I’m right sick of all the jabber about all the wonderful things that giving does for the giver.
Don’t get me wrong. I think that giving is beautiful. Yet, as soon as that becomes the reason you give, it becomes about 10x less beautiful to me. I think that giving because of what it does for you – whether you call it happiness or fulfillment or what – is crass and misguided and yuck.
And generally, this kind of giving looks very different from the kind I prefer. When the donor gives in order to achieve happiness or fulfillment or any other feeling, the donor is probably giving to his own town, or his own “people” (ethnicity, nationality), or whatever random disease has affected him personally. And making sure the gift is restricted so he can have the illusion that every dollar pays for heartwarming things like food instead of unsexy things like rent. And doing a lot of pointless/unhelpful volunteering and other interaction with the fundraisers and the beneficiaries and the site so that he can see and feel his dollars at work. And definitely, definitely not doing something boring and nerdy like picking apart the methodology used to examine the actual effectiveness of what he’s funding.
This kind of giving is still better than nothing, I guess, but it’s worse than a good cheeseburger.
Loud and clear: good giving is NOT about the donor. It’s about the people in need. Remember them?
Comments
What about the fundraisers behind this type of giving?

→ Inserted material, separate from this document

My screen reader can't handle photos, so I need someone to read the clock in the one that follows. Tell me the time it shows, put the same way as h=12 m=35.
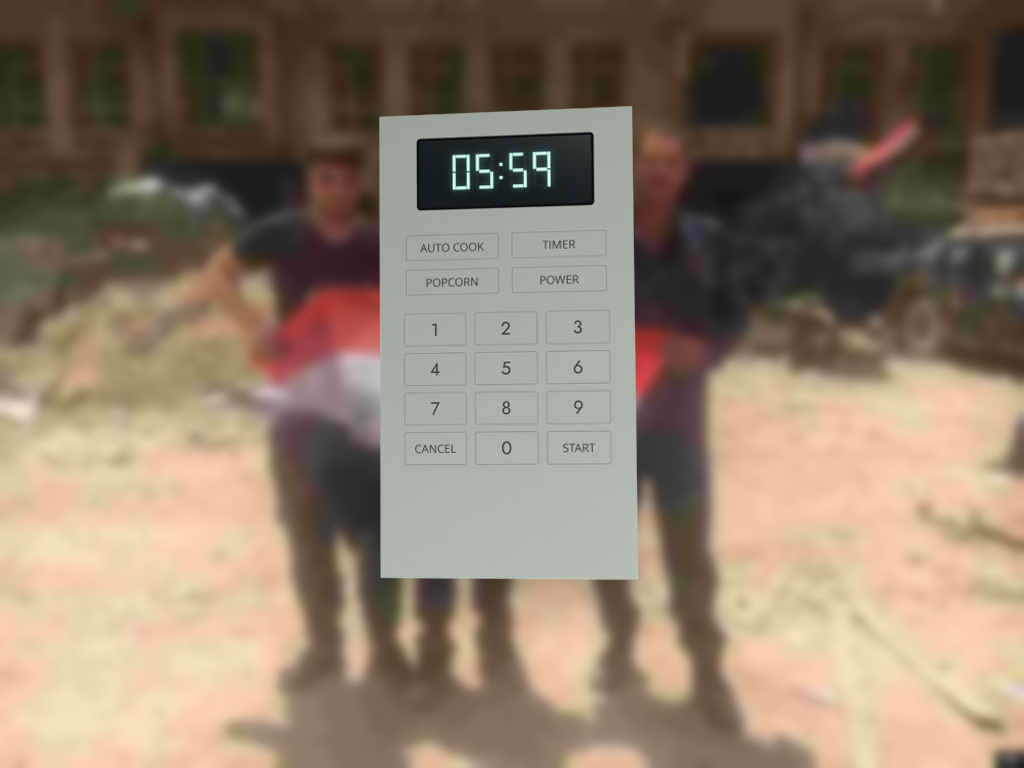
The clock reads h=5 m=59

The articles you give as examples backhandedly illustrate that fundraisers know they’re often appealing to whatever will get the check written (this gift will improve your psychological AND physical health!) rather than promoting the strength of their programs and the needs of the people those programs serve, and that they have a general cognitive dissonance about doing so.
I understand there is a hugely important emotional aspect to giving, as well there should be, but should that be the focus of fundraising efforts? And does that kind of fundraising often promote inefficiency in organizations by enabling, even encouraging, irresponsible (albeit unknowingly so) giving? Or is it really all about the bottom line in development offices?

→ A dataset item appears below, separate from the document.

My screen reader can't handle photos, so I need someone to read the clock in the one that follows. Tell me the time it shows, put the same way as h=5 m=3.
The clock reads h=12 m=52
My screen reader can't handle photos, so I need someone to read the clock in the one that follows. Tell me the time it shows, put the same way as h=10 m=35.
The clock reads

Appealing to donors’ emotional needs might raise money but it won’t necessarily advance the cause, at least not efficiently.

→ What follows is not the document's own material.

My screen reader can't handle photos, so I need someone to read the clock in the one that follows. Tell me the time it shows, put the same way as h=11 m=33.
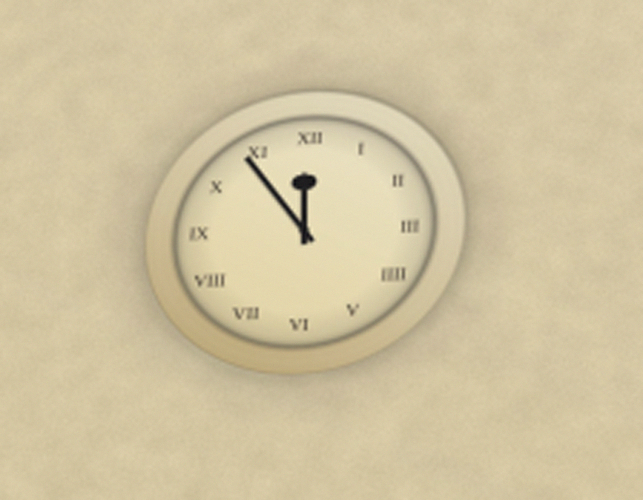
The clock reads h=11 m=54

It’s about time someone said something about this.
Agreed. There’s always been a chicken-and-egg problem in my mind about the relationship between fundraisers and donors. My intuition is that donors (the egg) are more to blame for the current state of fundraising: fundraisers will ultimately tell us what we want to hear, and I believe that if we demanded real information instead of snow jobs, we’d get it.
On the other hand, fundraisers are presumably the more “socially conscious” people, having chosen careers in this area – it’d be nice to see more of them stepping up and leading with the right message, treating the donor as a partner rather than a customer who is “always right.”
Interesting posts and interesting site. I’ve been poking around here for a little while and noticed that three out of five of Clear Fund’s causes serve people in New York City. So how does that square with the last two posts–your thoughts on the tragedy of dying from diarrhea & your disdain for donors who like to the feeling they get by giving where they live?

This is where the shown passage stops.